Treasuries fell yesterday as the Institute for Supply Management’s manufacturing index increased to 60.8 in January, from 58.5 a month earlier, while the prices-paid component rose to 81.5, the most since July 2008, the Tempe, Arizona-based group said yesterday. Readings greater than 50 signal growth.
Payrolls Report
The Labor Department will report Feb. 4 that U.S. payrolls increased by 140,000 workers last month after a 103,000-job gain in December, according to the median forecast of 81 economists surveyed by Bloomberg News. The data may also show the unemployment rate increased to 9.5 percent from 9.4 percent.
“There’s a lack of buying on the back end because of the inflation risk that we have, the commodity risk that we have, the lower-dollar risk that we have,” said John Spinello, chief technical strategist in New York at primary dealer Jefferies Group Inc. “It does not bode well for longer-dated securities.”
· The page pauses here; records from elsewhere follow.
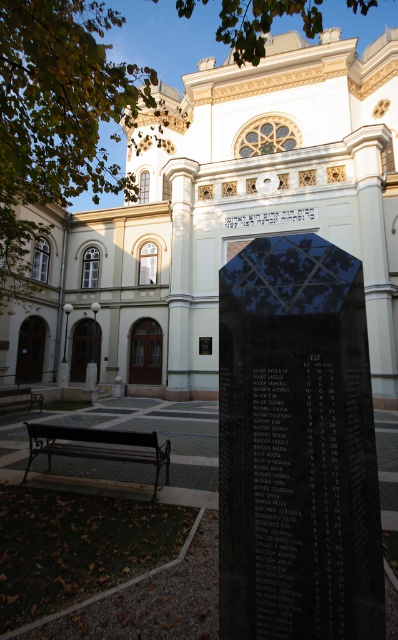
Does white stone church at center appear on the right side of brown wooden bench at lower left?

Yes, white stone church at center is to the right of brown wooden bench at lower left.

From the picture: Who is shorter, white stone church at center or brown wooden bench at lower left?

brown wooden bench at lower left is shorter.

The image size is (398, 640). What are the coordinates of `white stone church at center` in the screenshot? It's located at (222, 218).

Between white stone church at center and black metal bench at lower left, which one has less height?

black metal bench at lower left

Who is more distant from viewer, (339, 60) or (128, 433)?

Positioned behind is point (339, 60).

Is point (204, 182) positioned in front of point (33, 442)?

No, it is not.

What are the coordinates of `white stone church at center` in the screenshot? It's located at (222, 218).

Is white stone church at center above black polished stone monument at center?

Correct, white stone church at center is located above black polished stone monument at center.

Based on the photo, who is higher up, white stone church at center or black polished stone monument at center?

white stone church at center

Is point (111, 230) farther from camera compared to point (319, 548)?

Yes, it is behind point (319, 548).

Find the location of a particular element. Image resolution: width=398 pixels, height=640 pixels. white stone church at center is located at coordinates (222, 218).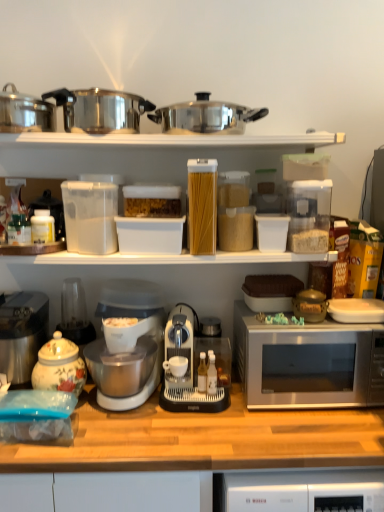
Where is `vacant space situated above wooden at lower center (from a real-world perspective)`? vacant space situated above wooden at lower center (from a real-world perspective) is located at coordinates [200, 418].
The government should expand its domestic demand and offer new U.S. securities including “ultra-long” bonds of as much as 100 years, the committee of bond dealers and investors that advises the Treasury recommended.
Domestic Banks
The Treasury Borrowing Advisory Committee, known as the TBAC, recommend the government develop securities that would target domestic banks, pension funds, insurance companies and individual investors, to reduce its dependence on foreign holders. The “ultra-long” bonds proposed were defined as debt with a maturity of 40-, 50-, or 100 years, according to comments from one member as reported in the minutes of the meeting, which the Treasury published today.
“The discussion of long maturities is a little baffling,” said Amitabh Arora, an interest-rate strategist in New York at primary dealer Citigroup Inc. “If they issued more 30-year paper, that would suffice.”
As well as expanding the maturity of its debt offered, the Treasury could benefit from adding securities such as floating rate notes, products with embedded options, and interest-rate derivatives, the TBAC said.